For the nine months to December 2022, revenues of India Inc are seen up about 24% y-o-y, while the margin likely crunched around 400 bps. Of the 47 sectors tracked, the rating agency expects 20 to outpace overall revenue growth in the third quarter, while three-fourths should see operating margin contracting on-year. 

 

In the report, the rating agency says, “Operating margin likely contracted 270 bps yoy, slower than in the past two quarters – as easing commodity prices provided succour amid moderating revenue growth. However, this would mark the fifth quarter of on-year contraction. On a sequential basis, however, the operating margin would rise for the first time in six quarters to 18%-19% in the third quarter from 17.2% in the second.

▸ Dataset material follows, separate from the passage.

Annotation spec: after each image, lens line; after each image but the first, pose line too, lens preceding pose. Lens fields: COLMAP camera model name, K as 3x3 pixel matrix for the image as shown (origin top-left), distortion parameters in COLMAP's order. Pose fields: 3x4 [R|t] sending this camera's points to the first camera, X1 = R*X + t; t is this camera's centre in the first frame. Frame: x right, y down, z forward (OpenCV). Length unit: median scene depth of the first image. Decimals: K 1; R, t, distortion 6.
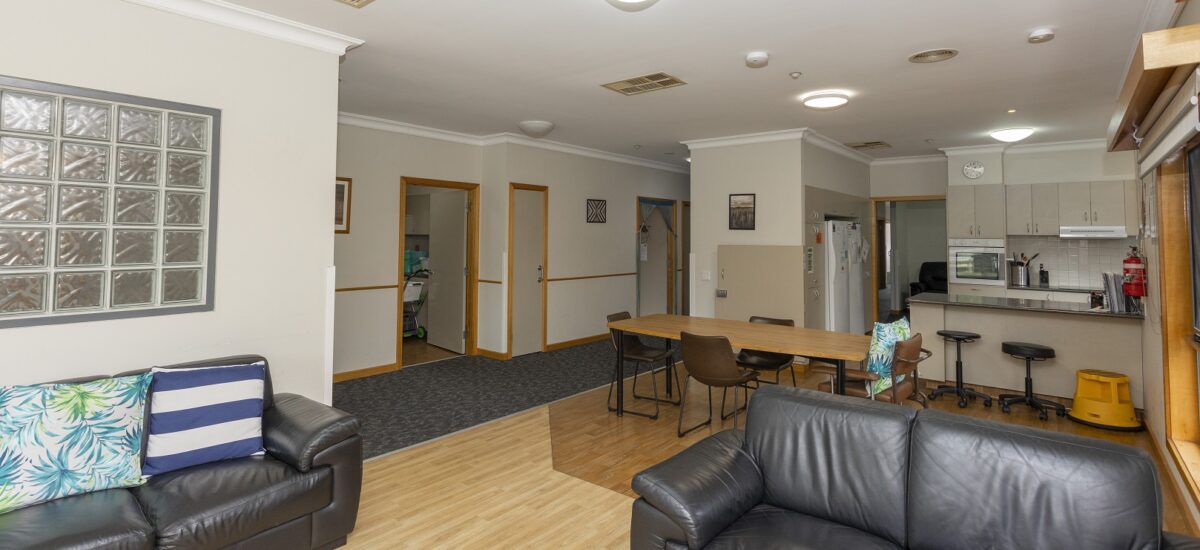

The number has been falling since touching 23.7% in the first quarter of last fiscal.”  

 

While revenue for airline services should ascend 41% on-year following a significant rise in passenger traffic and fares, for automobiles, it should drive past 22% on higher domestic volume and realisations for vehicle makers. 

 

IT services are seen largely apace with the overall revenue trend, growing 13% on-year, the report says, adding the revenue of construction-linked companies is seen up a fifth on a healthy rise in capex allocations by central and state governments for infrastructure build-outs, healthy growth in the order book, and improved execution. 

 

Sehul Bhatt, associate director for research at CRISIL Market Intelligence and Analytics, says, “Operating margins in the automobile, metals and construction sub-sectors, which had contracted in the second quarter, reversed trend sequentially in the third quarter. Of the 20 sectors expected to outpace revenue growth, ten should see a margin contraction and five marginal improvements. Companies are still not able to fully pass on higher commodity prices.”

 

According to the report, the operating margin in steel products likely contracted more than 800 bps on-year due to a 15%-20% on-year correction in flat steel realisations and costlier iron ore and coking coal. It says, “Construction-linked sectors and industrial commodities would see a margin contraction of 500 bps on-year, largely due to elevated input cost and inability to pass it on to customers. For cement makers, the margin is seen contracting 230 bps yoy, again due to higher input cost.”

 

Jignesh Surti, manager for research at CRISIL Market Intelligence and Analytics, says, “Prices of key energy linked commodities such as crude oil and non-coking coal are expected to be moderately higher yoy but fall significantly sequentially from multi-quarter highs of the past three-four quarters. A continuation of this trend is crucial for the sustenance of, and improvement in, profit margins because growth in realisations could be limited in key sectors.”

 

Margins of all major verticals are expected to contract y-o-y, barring consumer discretionary, which should see a slight rise, and consumer staple services. The margin expansion in consumer staple services will be supported by higher average room rates in the hospitals sector, the rating agency says.